Blood Lines Chapter 37

   When a band of homeboys found Louise face down at the bottom of the ocean they started to eat her, but soon stopped. They didn’t like the taste of her. She tasted bitter and a lot like ammonia. They thought about trying again until they saw Louie the Large coming. When they did they backed off, wary and respectful. Good or bad, it was up to Louie to decide.

   He was just shy of 40 pounds and nearly 100 years old. Most lobsters are less than 10 pounds and less than 20 years old. All the fishermen who had ever seen him called him Jumbo. Unlike most lobsters, who are usually green or yellow, he was bright blue. Everybody could see him a mile away, which was a good thing for them. Louie had a fearsome temper and didn’t take guff from anybody. Lobsters can swim forward and backward. When it’s an emergency they scuttle away in reverse by curling and uncurling their tails rapidly. Louie never did that. He never went backwards. He always went forward.

   He had never been caught by any fisherman and was determined to keep it that way. He put his heart and soul into staying alive. He had no use for landlubbers trying to boil him. Whenever he saw a lobster pot in action he spit and went his own way. He wasn’t interested in herring laid out as bait. He ate everything but didn’t especially like herring, anyway. Even though he didn’t have lungs or vocal cords, he could talk when he had something to say. His voice sounded like a crackly violin. His brain was the size of the tip of a ball point pen. He didn’t do a lot of thinking. He didn’t have to. He pushed his weight around. That’s how he got things done. It was the way of the world.

   Fishermen used to throw the shells of lobsters into landfills. Somebody started making the core of golf balls out of the shells. It became the ball of choice for golfing on cruise ships. Whenever a shot got shanked into the sea, the ball biodegraded. The inventor won an environmental award. The Chernobyl nuclear disaster had happened three years ago, and the ecology movement was looking for good news.
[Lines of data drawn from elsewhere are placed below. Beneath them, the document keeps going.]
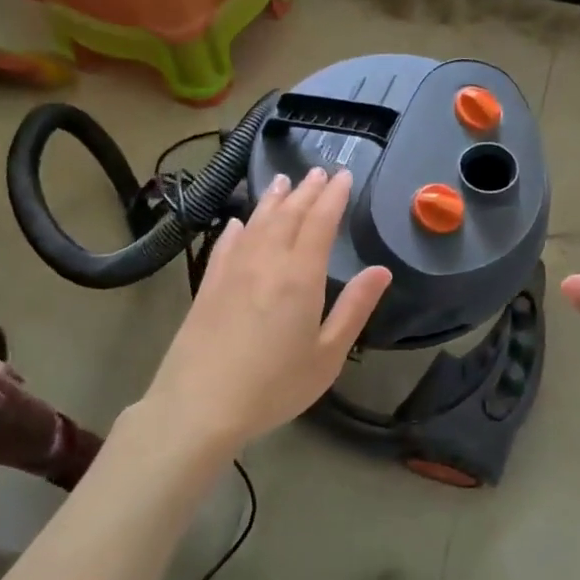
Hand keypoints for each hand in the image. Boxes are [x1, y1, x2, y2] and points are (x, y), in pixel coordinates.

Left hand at [136, 167, 391, 451]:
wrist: (199, 407)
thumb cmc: (274, 386)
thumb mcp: (327, 354)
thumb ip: (355, 308)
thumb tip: (381, 270)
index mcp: (300, 276)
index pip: (320, 222)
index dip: (333, 196)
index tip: (343, 175)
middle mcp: (266, 262)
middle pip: (288, 215)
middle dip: (307, 191)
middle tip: (319, 172)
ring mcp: (232, 271)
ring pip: (256, 223)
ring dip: (273, 200)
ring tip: (284, 182)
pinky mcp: (207, 286)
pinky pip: (226, 245)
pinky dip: (237, 229)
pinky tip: (239, 222)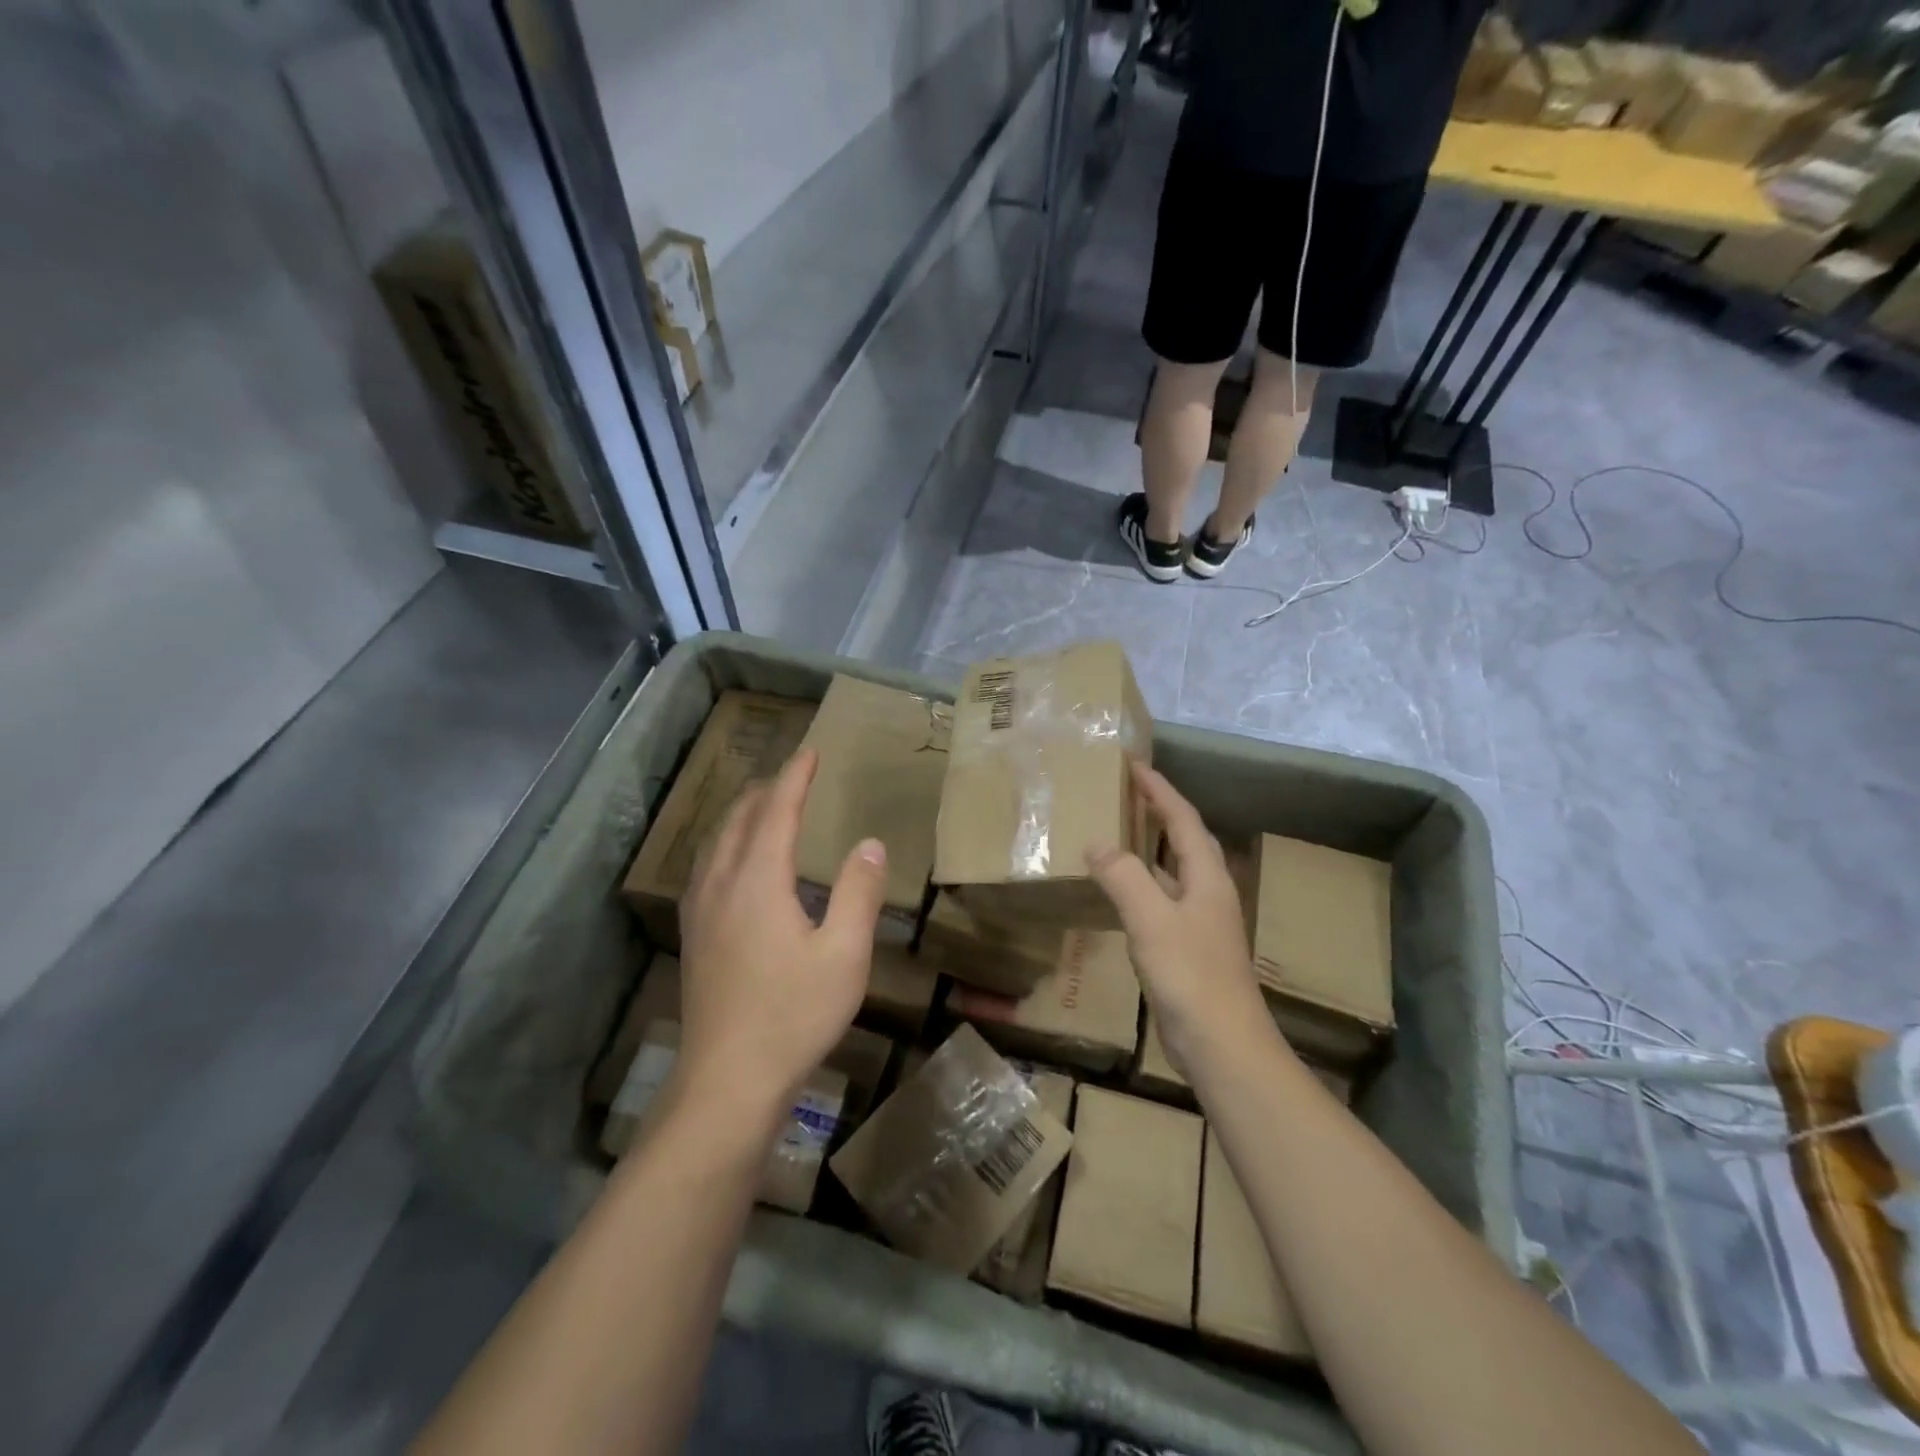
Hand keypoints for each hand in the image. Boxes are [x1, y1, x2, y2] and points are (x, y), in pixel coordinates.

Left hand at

   Louie had seen plenty of his friends and enemies biodegrading. He liked it better in the old days when his kith and kin were considered poor man’s food, even though they were so plentiful they were often used as fertilizer, feed for farm animals, and even fishing bait. They were eaten by servants and served to prisoners. Orphanages had more lobster than they knew what to do with. He liked it even better that Jews were forbidden to eat shellfish altogether. It almost made him a God-fearing crustacean.

   He went at Louise like he would any buffet. When he started eating her he kept eating until he was so bloated he couldn’t eat anymore. His teeth were in his stomach, right behind his eyes. He lay down on top of what was left of Louise and burped. He took a pee. Lobsters urinate through the green spots near their antennae. He went to sleep. He did his best digesting when he was asleep. He was going to be sleeping for the rest of the day. The other lobsters sighed and went away, looking for worms, crabs, mollusks, or anything.

   Louie stayed near Louise most of the rest of the week, eating, burping, and sleeping. When there wasn’t much of her left he moved on. He was always hungry and always looking for his next bite. He used his walking legs and his tail like a locomotive’s connecting rod to slowly crawl ahead. He never went the wrong way. He crawled away following a well-worn trail on a rock shelf. He was a rock lobster. He was slow motion in the ocean. He spent most of his life at the bottom of the Gulf of St. Lawrence. 

   Louise was nobody when Louie got done with her. Nobody cared about her anymore. Before long nobody knew she had ever even existed.